Health officials across the country were quickly trying to contain the spread of the virus. In Florida, worries rose over how panic could play out in a state that is a destination for millions of visitors from overseas. Already, there is concern about how the virus could affect amusement parks such as Disney World in Orlando, one of the country's most visited attractions. Cruise lines are also already being impacted.
In particular, the Health Department is suggesting that anyone who traveled last month on cruise ships on the Nile River in Egypt self-isolate because some passengers have tested positive with the novel strain of coronavirus.
A Miami Beach Senior High School employee was told to self-quarantine after they recently visited Denver and stayed at the same hotel where another guest was diagnosed with COVID-19, the school district confirmed Monday.
Meanwhile, Florida's largest grocery chain, Publix, began limiting sales of some merchandise, including hand sanitizers, rubbing alcohol, face masks and other products.
A Publix spokeswoman, Maria Brous, said the decision was “due to the increase in demand over health concerns from the coronavirus.”
The chain has more than 800 stores in Florida and more than 400 elsewhere from Alabama to Virginia.
On Monday, Florida House Speaker Jose Oliva acknowledged the threat from a new virus to the Florida economy, as he opened what could be the final week of this year's legislative session.
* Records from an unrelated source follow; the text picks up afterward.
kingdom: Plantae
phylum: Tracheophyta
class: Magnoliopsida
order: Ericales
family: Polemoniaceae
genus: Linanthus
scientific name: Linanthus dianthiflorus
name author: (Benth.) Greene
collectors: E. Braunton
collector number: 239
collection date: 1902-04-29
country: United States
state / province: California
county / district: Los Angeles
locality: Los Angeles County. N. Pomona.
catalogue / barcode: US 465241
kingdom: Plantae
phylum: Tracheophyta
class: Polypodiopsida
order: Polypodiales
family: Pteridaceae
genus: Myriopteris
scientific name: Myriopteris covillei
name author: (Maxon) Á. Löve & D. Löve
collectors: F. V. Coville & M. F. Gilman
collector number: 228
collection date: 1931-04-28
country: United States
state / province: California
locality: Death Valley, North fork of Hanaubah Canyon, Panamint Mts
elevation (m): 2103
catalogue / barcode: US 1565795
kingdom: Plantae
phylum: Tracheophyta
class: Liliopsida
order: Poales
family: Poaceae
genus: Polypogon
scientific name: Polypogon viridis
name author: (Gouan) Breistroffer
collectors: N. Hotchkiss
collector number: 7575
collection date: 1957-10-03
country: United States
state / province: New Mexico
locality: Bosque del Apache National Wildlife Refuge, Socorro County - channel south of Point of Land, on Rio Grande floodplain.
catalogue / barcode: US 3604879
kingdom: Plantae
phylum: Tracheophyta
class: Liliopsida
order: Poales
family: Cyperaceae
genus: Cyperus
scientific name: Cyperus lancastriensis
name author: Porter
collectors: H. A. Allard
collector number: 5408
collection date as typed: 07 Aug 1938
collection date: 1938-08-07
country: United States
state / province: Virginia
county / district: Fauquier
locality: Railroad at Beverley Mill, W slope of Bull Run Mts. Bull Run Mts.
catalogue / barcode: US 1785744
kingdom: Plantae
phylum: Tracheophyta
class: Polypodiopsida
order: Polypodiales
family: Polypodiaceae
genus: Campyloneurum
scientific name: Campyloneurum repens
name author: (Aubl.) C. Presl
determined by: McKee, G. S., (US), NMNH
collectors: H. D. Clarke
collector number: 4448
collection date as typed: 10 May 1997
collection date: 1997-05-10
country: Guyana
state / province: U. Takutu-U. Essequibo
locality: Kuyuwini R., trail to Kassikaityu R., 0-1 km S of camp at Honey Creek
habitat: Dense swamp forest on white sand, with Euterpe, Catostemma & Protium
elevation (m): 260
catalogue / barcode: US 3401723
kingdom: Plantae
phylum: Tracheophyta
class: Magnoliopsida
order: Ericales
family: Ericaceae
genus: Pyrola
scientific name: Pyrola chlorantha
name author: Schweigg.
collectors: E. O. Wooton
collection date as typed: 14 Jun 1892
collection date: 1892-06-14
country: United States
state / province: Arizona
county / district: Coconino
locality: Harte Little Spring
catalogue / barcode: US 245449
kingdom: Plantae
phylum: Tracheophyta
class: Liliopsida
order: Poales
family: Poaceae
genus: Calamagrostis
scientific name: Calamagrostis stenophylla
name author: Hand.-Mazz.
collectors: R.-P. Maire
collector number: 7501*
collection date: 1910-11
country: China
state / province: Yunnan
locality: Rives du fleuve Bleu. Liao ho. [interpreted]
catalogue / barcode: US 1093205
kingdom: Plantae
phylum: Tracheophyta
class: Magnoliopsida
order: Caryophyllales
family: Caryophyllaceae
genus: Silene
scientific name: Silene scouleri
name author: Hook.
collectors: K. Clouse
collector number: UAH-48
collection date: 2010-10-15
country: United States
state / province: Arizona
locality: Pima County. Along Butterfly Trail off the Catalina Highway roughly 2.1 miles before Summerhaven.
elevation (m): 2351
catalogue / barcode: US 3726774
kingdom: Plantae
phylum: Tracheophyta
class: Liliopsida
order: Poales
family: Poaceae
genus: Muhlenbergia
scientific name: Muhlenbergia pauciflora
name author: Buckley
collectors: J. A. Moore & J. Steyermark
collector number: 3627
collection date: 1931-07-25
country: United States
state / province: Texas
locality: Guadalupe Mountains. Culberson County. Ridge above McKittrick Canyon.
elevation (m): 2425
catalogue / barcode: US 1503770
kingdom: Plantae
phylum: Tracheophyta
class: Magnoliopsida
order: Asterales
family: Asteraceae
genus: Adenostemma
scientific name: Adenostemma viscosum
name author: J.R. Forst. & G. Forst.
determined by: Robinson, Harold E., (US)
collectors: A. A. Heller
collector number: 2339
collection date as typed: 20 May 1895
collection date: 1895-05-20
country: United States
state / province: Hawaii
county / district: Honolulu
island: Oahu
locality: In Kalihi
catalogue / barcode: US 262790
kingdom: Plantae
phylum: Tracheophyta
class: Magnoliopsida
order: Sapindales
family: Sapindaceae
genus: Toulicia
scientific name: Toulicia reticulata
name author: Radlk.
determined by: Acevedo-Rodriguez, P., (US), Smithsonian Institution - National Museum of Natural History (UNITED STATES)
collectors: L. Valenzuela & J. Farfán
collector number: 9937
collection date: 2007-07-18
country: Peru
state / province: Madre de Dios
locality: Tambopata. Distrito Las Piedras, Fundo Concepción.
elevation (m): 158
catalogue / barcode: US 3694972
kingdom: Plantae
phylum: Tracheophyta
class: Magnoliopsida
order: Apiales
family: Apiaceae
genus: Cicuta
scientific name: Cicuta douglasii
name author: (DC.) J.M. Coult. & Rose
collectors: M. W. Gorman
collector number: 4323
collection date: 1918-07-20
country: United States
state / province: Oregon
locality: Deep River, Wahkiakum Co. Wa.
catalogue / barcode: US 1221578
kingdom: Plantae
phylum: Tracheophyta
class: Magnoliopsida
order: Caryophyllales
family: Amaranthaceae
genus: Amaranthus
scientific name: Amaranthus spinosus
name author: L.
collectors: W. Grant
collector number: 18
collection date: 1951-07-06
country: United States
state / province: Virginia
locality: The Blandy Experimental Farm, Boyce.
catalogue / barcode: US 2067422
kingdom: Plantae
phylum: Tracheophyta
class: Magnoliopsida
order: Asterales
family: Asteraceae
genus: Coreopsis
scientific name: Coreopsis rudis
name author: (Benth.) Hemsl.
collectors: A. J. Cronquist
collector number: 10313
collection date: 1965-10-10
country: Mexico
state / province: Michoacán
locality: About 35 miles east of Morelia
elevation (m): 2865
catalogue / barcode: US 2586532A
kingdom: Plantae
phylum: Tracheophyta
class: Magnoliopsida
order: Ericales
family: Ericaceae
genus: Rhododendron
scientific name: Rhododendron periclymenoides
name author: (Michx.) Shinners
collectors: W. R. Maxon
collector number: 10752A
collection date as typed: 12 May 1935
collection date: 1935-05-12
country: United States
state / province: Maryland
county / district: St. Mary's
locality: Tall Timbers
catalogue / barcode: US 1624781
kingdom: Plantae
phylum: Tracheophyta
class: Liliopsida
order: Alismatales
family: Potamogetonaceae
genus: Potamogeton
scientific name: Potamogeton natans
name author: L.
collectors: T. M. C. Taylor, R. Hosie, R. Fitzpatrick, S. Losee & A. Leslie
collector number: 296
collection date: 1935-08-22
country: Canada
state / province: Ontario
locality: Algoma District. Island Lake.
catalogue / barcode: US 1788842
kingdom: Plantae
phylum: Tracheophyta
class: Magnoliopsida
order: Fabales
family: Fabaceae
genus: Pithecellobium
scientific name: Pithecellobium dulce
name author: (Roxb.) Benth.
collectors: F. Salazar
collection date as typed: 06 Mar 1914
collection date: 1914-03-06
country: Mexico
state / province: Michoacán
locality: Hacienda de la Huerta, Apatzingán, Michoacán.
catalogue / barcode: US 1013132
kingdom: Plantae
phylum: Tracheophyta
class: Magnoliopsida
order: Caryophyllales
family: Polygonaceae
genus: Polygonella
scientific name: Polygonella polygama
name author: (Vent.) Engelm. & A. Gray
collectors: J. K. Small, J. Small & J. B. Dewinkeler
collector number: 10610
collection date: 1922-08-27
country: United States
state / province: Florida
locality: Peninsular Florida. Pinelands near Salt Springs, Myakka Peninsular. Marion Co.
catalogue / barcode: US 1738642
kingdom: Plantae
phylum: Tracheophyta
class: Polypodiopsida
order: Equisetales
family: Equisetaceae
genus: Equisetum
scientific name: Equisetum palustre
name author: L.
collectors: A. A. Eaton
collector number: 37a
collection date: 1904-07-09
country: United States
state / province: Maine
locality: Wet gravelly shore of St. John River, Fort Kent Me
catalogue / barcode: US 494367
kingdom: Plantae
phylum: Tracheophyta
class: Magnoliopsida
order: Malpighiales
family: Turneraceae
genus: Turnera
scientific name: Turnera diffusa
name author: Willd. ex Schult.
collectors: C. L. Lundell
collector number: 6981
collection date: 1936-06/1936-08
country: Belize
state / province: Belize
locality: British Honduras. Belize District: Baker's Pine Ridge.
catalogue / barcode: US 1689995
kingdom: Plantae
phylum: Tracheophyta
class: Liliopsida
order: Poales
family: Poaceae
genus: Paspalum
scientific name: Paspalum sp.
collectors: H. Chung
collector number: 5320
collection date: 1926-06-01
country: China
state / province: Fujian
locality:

"We may be facing a very real challenge here. The coronavirus, while it had a rather minute effect on us, the panic surrounding it has had a real affect," he told his chamber Monday morning.
The virus has already influenced the conversations in Florida's Capitol, where budget negotiators have vowed to include a $25 million appropriation request from DeSantis to help the state respond to the growing crisis.
Florida health officials say anyone who has a fever, shortness of breath and other symptoms of respiratory illness within 14 days of traveling to some of the most affected areas, such as China, Italy, Iran, South Korea and Japan, should inform their doctor and local health department. The same advisory applies to people who have been in close contact with anyone who recently traveled to severely impacted countries who show symptoms.
People who are asked to self-quarantine should remain home. Health officials say they should not go to work or school or at any other gatherings until 14 days after returning from foreign travel. If any symptoms develop, they should alert a doctor and health officials.